Selective state space models (SSMs) have rapidly become a compelling backbone for large language models, especially for long-context workloads. Yet in deployment, their inference performance is often bounded by the memory capacity, bandwidth, and latency limits of a single GPU, making multi-GPU execution increasingly necessary. Although tensor parallelism (TP) is widely used to scale Transformer inference, applying it to selective SSM blocks is non-trivial because the SSM mixer couples large projections with a sequence-wise recurrent state update and local mixing whose efficiency depends on preserving locality and avoiding synchronization in the critical path. This paper presents a communication-efficient TP design for selective SSM inference that addresses three practical engineering challenges: enabling TTFT improvements via an SSM state cache across prefill and decode, partitioning the mixer's packed parameter tensor so that recurrent updates remain local while minimizing communication, and reducing TP aggregation overhead with quantized AllReduce. We evaluate on three representative SSM-based LLMs spanning pure-SSM and hybrid architectures - Mamba, Falcon-Mamba, and Zamba - on NVIDIA A6000 and A100 clusters. Our experiments show substantial throughput gains from tensor-parallel SSM inference, improving batch-request throughput by ~1.6-2.1x on 2 GPUs and ~2.6-4.0x on 4 GPUs for Mamba, with the largest benefits at long context lengths, and achieving a further ~10-18% throughput improvement from quantized all-reduce by lowering synchronization bandwidth overhead.
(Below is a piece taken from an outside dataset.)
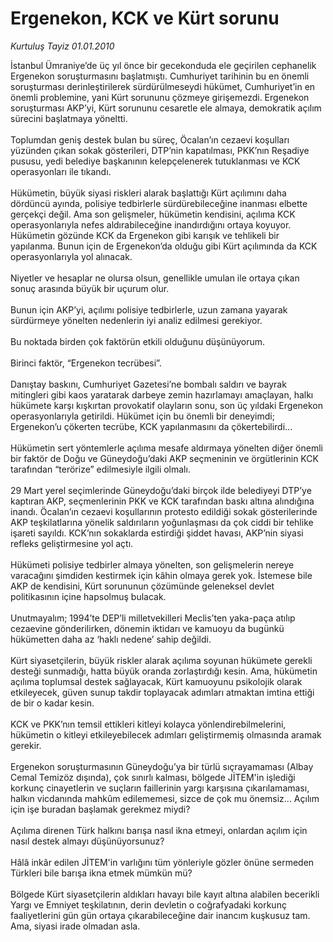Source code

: # Ergenekon, KCK ve Kürt sorunu

*Kurtuluş Tayiz 01.01.2010*

<div class="yazi">İstanbul Ümraniye’de üç yıl önce bir gecekonduda ele geçirilen cephanelik Ergenekon soruşturmasını başlatmıştı. Cumhuriyet tarihinin bu en önemli soruşturması derinleştirilerek sürdürülmeseydi hükümet, Cumhuriyet’in en önemli problemine, yani Kürt sorununu çözmeye girişemezdi. Ergenekon soruşturması AKP’yi, Kürt sorununu cesaretle ele almaya, demokratik açılım sürecini başlatmaya yöneltti. <br/><br/>Toplumdan geniş destek bulan bu süreç, Öcalan’ın cezaevi koşulları yüzünden çıkan sokak gösterileri, DTP’nin kapatılması, PKK’nın Reşadiye pususu, yedi belediye başkanının kelepçelenerek tutuklanması ve KCK operasyonları ile tıkandı. <br/><br/>Hükümetin, büyük siyasi riskleri alarak başlattığı Kürt açılımını daha dördüncü ayında, polisiye tedbirlerle sürdürebileceğine inanması elbette gerçekçi değil. Ama son gelişmeler, hükümetin kendisini, açılıma KCK operasyonlarıyla nefes aldırabileceğine inandırdığını ortaya koyuyor. Hükümetin gözünde KCK da Ergenekon gibi karışık ve tehlikeli bir yapılanma. Bunun için de Ergenekon’da olduğu gibi Kürt açılımında da KCK operasyonlarıyla yol alınacak. <br/><br/>Niyetler ve hesaplar ne olursa olsun, genellikle umulan ile ortaya çıkan sonuç arasında büyük bir uçurum olur. <br/><br/>Bunun için AKP’yi, açılımı polisiye tedbirlerle, uzun zamana yayarak sürdürmeye yönelten nedenlerin iyi analiz edilmesi gerekiyor. <br/><br/>Bu noktada birden çok faktörün etkili olduğunu düşünüyorum. <br/><br/>Birinci faktör, “Ergenekon tecrübesi”. <br/><br/>Danıştay baskını, Cumhuriyet Gazetesi’ne bombalı saldırı ve bayrak mitingleri gibi kaos yaratarak darbeye zemin hazırlamayı amaçlayan, halkı hükümete karşı kışkırtan provokatif olayların sonu, son üç yıldaki Ergenekon operasyonlarıyla getirildi. Hükümet için bu önemli bir deneyimdi; Ergenekon’u çökerten tecrübe, KCK yapılanmasını da çökertebilirdi... <br/><br/>Hükümetin sert yöntemlerle açılıma mesafe aldırmaya yönelten diğer önemli bir faktör de Doğu ve Güneydoğu’daki AKP seçmeninin ve örgütlerinin KCK tarafından “terörize” edilmesiyle ilgili olmalı. <br/><br/>29 Mart yerel seçimlerinde Güneydoğu’daki birçok ilde belediyeyi DTP’ye kaptıran AKP, seçmenlerinin PKK ve KCK tarafından baskı altına alındığına inandı. Öcalan’ın cezaevi koşullarının protesto edildiği sokak gösterilerinde AKP teşkilatlarına yönelik saldırıların yoğunlaşması da çok ciddi bir tehlike işareti sayıldı. KCK’nın sokaklarda estirdiği şiddet havası, AKP’nin siyasi refleks geliştirmesine yol açtı. <br/><br/>Hükümeti polisiye tedbirler almaya yönelten, son gelişmelerin nereye varacağını şimdiden kestirmek için kâhin olmaya gerek yok. İstemese bile AKP de kendisini, Kürt sorununun çözümünde geleneksel devlet politikasının içine hapsolmuş bulacak. <br/><br/>Unutmayalım; 1994’te DEP’li milletvekilleri Meclis’ten yaka-paça atılıp cezaevine gönderilirken, dönemin iktidarı ve kamuoyu da bugünkü hükümetten daha az ‘haklı nedene’ sahip değildi. <br/><br/>Kürt siyasetçilerin, büyük riskler alarak açılıma soyunan hükümete gerekli desteği sunmadığı, hatta büyük oranda zorlaştırdığı kesin. Ama, hükümetin açılıma toplumsal destek sağlayacak, Kürt kamuoyunu psikolojik olarak etkileyecek, güven sunup takdir toplayacak adımları atmaktan imtina ettiği de bir o kadar kesin. <br/><br/>KCK ve PKK’nın temsil ettikleri kitleyi kolayca yönlendirebilmelerini, hükümetin o kitleyi etkileyebilecek adımları geliştirmemiş olmasında aramak gerekir. <br/><br/>Ergenekon soruşturmasının Güneydoğu’ya bir türlü sıçrayamaması (Albay Cemal Temizöz dışında), çok sınırlı kalması, bölgede JİTEM'in işlediği korkunç cinayetlerin ve suçların faillerinin yargı karşısına çıkarılamaması, halkın vicdanında mahkûm edilememesi, sizce de çok mu önemsiz... Açılım için işe buradan başlamak gerekmez miydi? <br/><br/>Açılıma direnen Türk halkını barışa nasıl ikna etmeyi, onlardan açılım için nasıl destek almayı düşünüyorsunuz? <br/><br/>Hâlâ inkâr edilen JİTEM'in varlığını tüm yönleriyle gözler önüne sermeden Türkleri bile barışa ikna etmek mümkün mü? <br/><br/>Bölgede Kürt siyasetçilerin aldıkları havayı bile kayıt altına alabilen becerikli Yargı ve Emniyet teşkilatının, derin devletin o coğrafyadaki korkunç faaliyetlerini gün gün ortaya çıkarabileceğine dair inancım kuşkusuz tam. Ama, siyasi irade olmadan asla.
              </div>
翻译：选择性状态空间模型（SSMs）已迅速成为大型语言模型的有力骨干架构，尤其在长上下文任务中表现突出。然而在实际部署中，其推理性能往往受限于单个GPU的内存容量、带宽和延迟，使得多GPU执行变得日益必要。尽管张量并行（TP）已广泛用于扩展Transformer推理，但将其应用于选择性SSM模块却非易事，因为SSM混合器将大规模投影与序列级递归状态更新及局部混合相耦合，其效率依赖于保持数据局部性并避免关键路径中的同步。本文提出了一种通信高效的TP设计方案用于选择性SSM推理，解决了三个实际工程挑战：通过跨预填充和解码阶段的SSM状态缓存实现首词元时间优化；对混合器的打包参数张量进行分区，使递归更新保持局部性同时最小化通信；以及通过量化AllReduce降低TP聚合开销。我们在NVIDIA A6000和A100集群上评估了三种代表性基于SSM的LLM（涵盖纯SSM与混合架构）——Mamba、Falcon-Mamba和Zamba。实验表明张量并行SSM推理带来显著的吞吐量提升：对于Mamba模型，在2GPU上实现约1.6-2.1倍、4GPU上约2.6-4.0倍的批处理请求吞吐量增长，且长上下文场景收益最大；通过量化全归约降低同步带宽开销，可进一步获得约10-18%的吞吐量提升。